StreamingLinearRegressionWithSGD

class pyspark.mllib.regression.StreamingLinearRegressionWithSGD(stepSize: float = 0.1, numIterations: int = 50, miniBatchFraction: float = 1.0, convergenceTol: float = 0.001)

Train or predict a linear regression model on streaming data. Training uses Stochastic Gradient Descent to update the model based on each new batch of incoming data from a DStream (see LinearRegressionWithSGD for model equation).

Each batch of data is assumed to be an RDD of LabeledPoints. The number of data points per batch can vary, but the number of features must be constant. An initial weight vector must be provided.

Parameters
stepSizefloat, optional

Step size for each iteration of gradient descent. (default: 0.1)

numIterationsint, optional

Number of iterations run for each batch of data. (default: 50)

miniBatchFractionfloat, optional

Fraction of each batch of data to use for updates. (default: 1.0)

convergenceTolfloat, optional

Value used to determine when to terminate iterations. (default: 0.001)

Methods

latestModel()

Returns the latest model.

predictOn(dstream)

Use the model to make predictions on batches of data from a DStream.

predictOnValues(dstream)

Use the model to make predictions on the values of a DStream and carry over its keys.

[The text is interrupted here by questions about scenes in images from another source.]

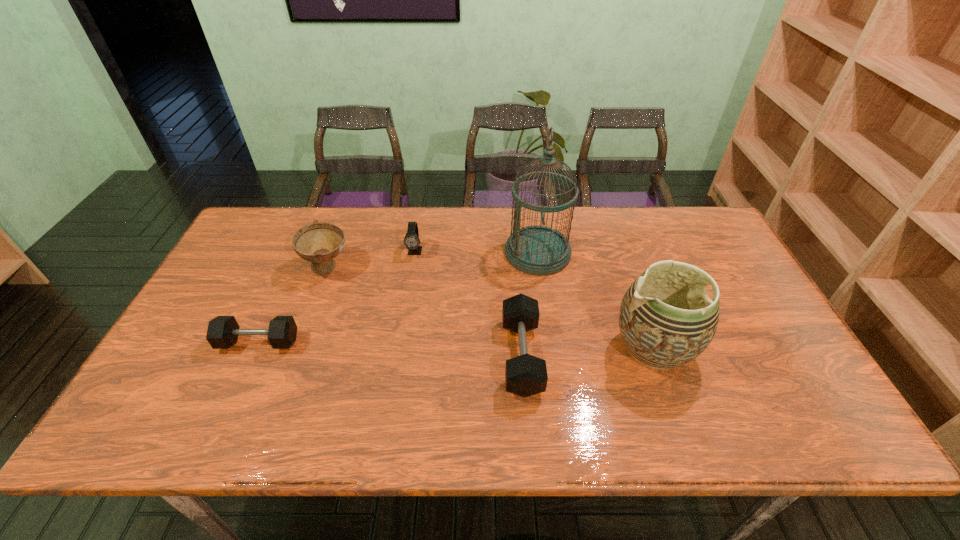
Where is `vacant point located on the front-facing side of the birdcage`? vacant point located on the front-facing side of the birdcage is located at coordinates (409, 253).

At what (x,y) coordinates should I click in order to perform the action: click on vacant space located on the front-facing side of the birdcage. Please return your answer as a coordinate pair (x, y). Looking at the image, I should click on (413, 253).

I want to click on vacant position located 0.050m on the front-facing side of the birdcage, so click(x=489, y=253).

Where is `vacant space located on the front of the third tallest object`? The height and width of the screenshot is (540, 960). vacant space located on the front of the third tallest object is located at coordinates (293, 362).

Where is `free space located on the face of the fourth object from right to left`? free space located on the face of the fourth object from right to left is located at coordinates (401, 340).

At what (x,y) coordinates should I click in order to perform the action: click on vacant space located on the left of the rightmost object. Please return your answer as a coordinate pair (x, y). Image resolution: width=960 pixels, height=540 pixels. Looking at the image, I should click on (497, 349).

The image size is (960, 540). I want to click on birdcage at the far edge, so click(537, 250).

I want to click on watch positioned at the far edge, so click(412, 242).

Locate an element on the screen. The width and height of the screenshot is (960, 540). dumbbell that is at the near edge is located at coordinates [x=525, y=375].

Where is `pottery positioned at the near edge`? pottery positioned at the near edge is located at coordinates (666, 320).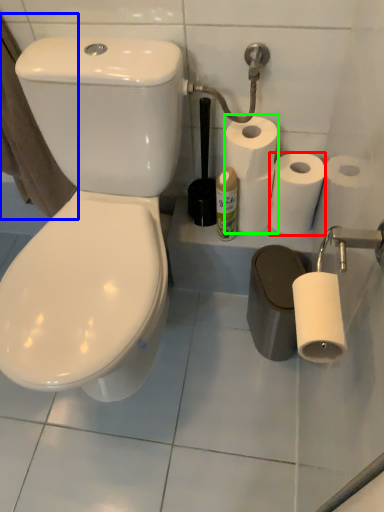
Question: Considering the real-world distances, which object is farthest from toilet paper (highlighted by a red box)? bath towel (highlighted by a blue box) or toilet paper (highlighted by a green box)?

Choices:
 (A) bath towel
 (B) toilet paper

Answer: (A)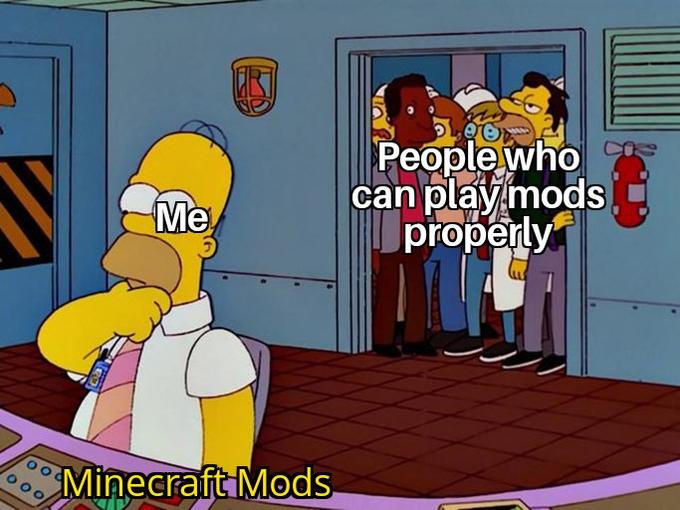
You are a GUI agent. You are given a task and a screenshot of the screen. Output one action in this format:
    pyautogui.click(x=<x>, y=<y>)
    Task: Click on the vent
    The width and height of the screenshot is (680, 510).
    Given the screenshot: What is the action you would take?
    pyautogui.click(x=647, y=93)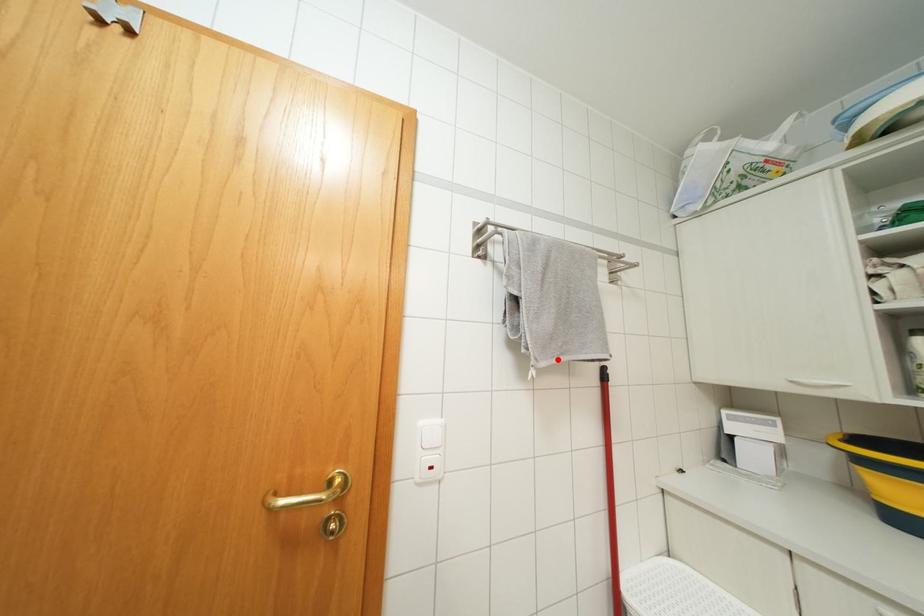
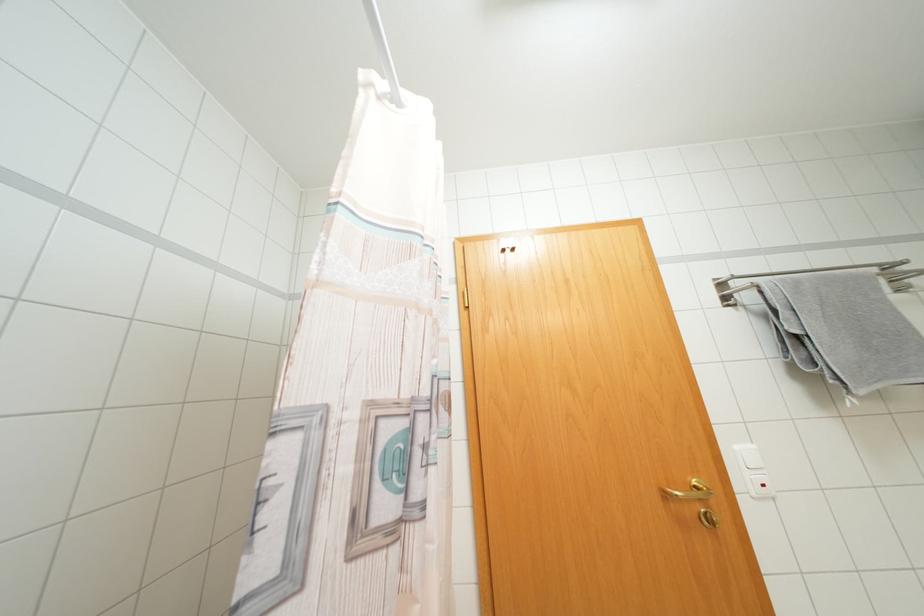
The point at the highlighted location is marked in the first image. Where is the corresponding point in the second image?

(877, 386)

setInitialWeights(initialWeights)

Set the initial value of weights.

trainOn(dstream)

Train the model on the incoming dstream.

Methods Documentation

latestModel() → Optional[pyspark.mllib.regression.LinearModel]

Returns the latest model.

predictOn(dstream: DStream[VectorLike]) → DStream[float]

Use the model to make predictions on batches of data from a DStream.

Returns
pyspark.streaming.DStream

DStream containing predictions.

predictOnValues(dstream: DStream[Tuple[K, VectorLike]]) → DStream[Tuple[K, float]]

Use the model to make predictions on the values of a DStream and carry over its keys.

Returns
pyspark.streaming.DStream

DStream containing predictions.

setInitialWeights(initialWeights: VectorLike) → StreamingLinearRegressionWithSGD

Set the initial value of weights.

This must be set before running trainOn and predictOn

trainOn(dstream: pyspark.streaming.dstream.DStream[pyspark.mllib.regression.LabeledPoint]) → None

Train the model on the incoming dstream.